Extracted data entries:
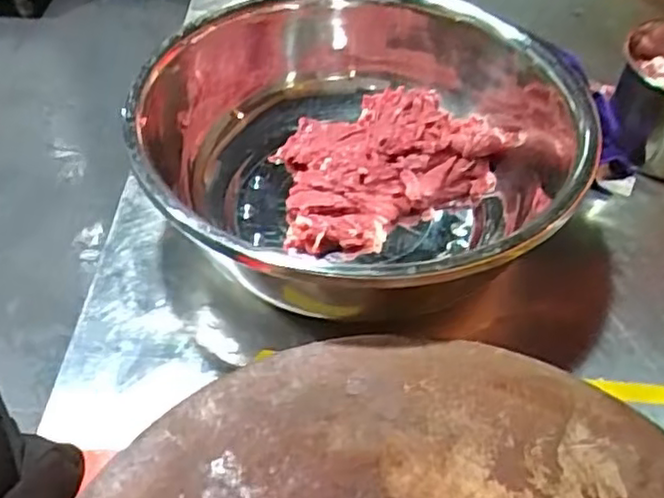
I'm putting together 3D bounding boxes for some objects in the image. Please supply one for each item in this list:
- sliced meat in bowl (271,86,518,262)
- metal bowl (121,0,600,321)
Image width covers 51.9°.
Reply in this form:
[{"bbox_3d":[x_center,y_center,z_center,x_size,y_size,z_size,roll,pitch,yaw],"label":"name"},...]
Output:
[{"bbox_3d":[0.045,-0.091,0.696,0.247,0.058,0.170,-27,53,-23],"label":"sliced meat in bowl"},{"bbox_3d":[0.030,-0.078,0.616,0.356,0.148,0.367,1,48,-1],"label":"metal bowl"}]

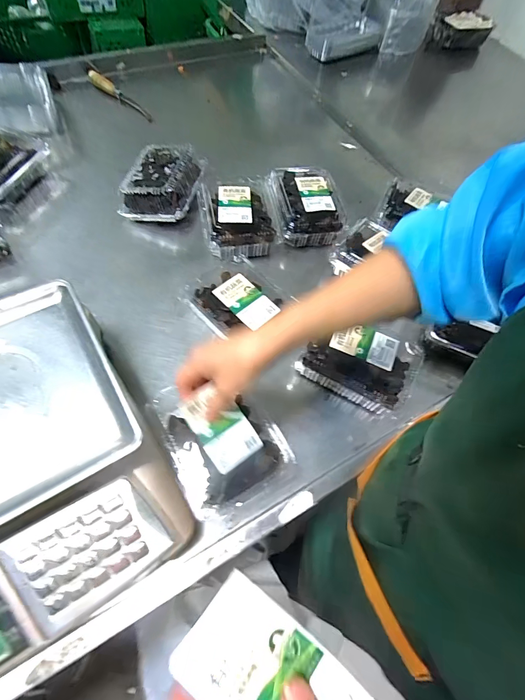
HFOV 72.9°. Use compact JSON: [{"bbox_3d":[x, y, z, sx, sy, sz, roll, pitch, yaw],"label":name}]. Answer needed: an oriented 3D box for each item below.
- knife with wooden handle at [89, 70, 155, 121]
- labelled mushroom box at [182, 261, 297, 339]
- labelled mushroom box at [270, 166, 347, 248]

= WHAT YOU SHOULD DO =
Your task is to collect every line above that contains the word "roll".

= WRITTEN RESPONSE =
[{"bbox_3d":[x_center,y_center,z_center,x_size,y_size,z_size,roll,pitch,yaw],"label":"name"},...]
HFOV 72.9°. Use compact JSON: [{"bbox_3d":[x, y, z, sx, sy, sz, roll, pitch, yaw],"label":name}]. Answer needed: an oriented 3D box for each item below.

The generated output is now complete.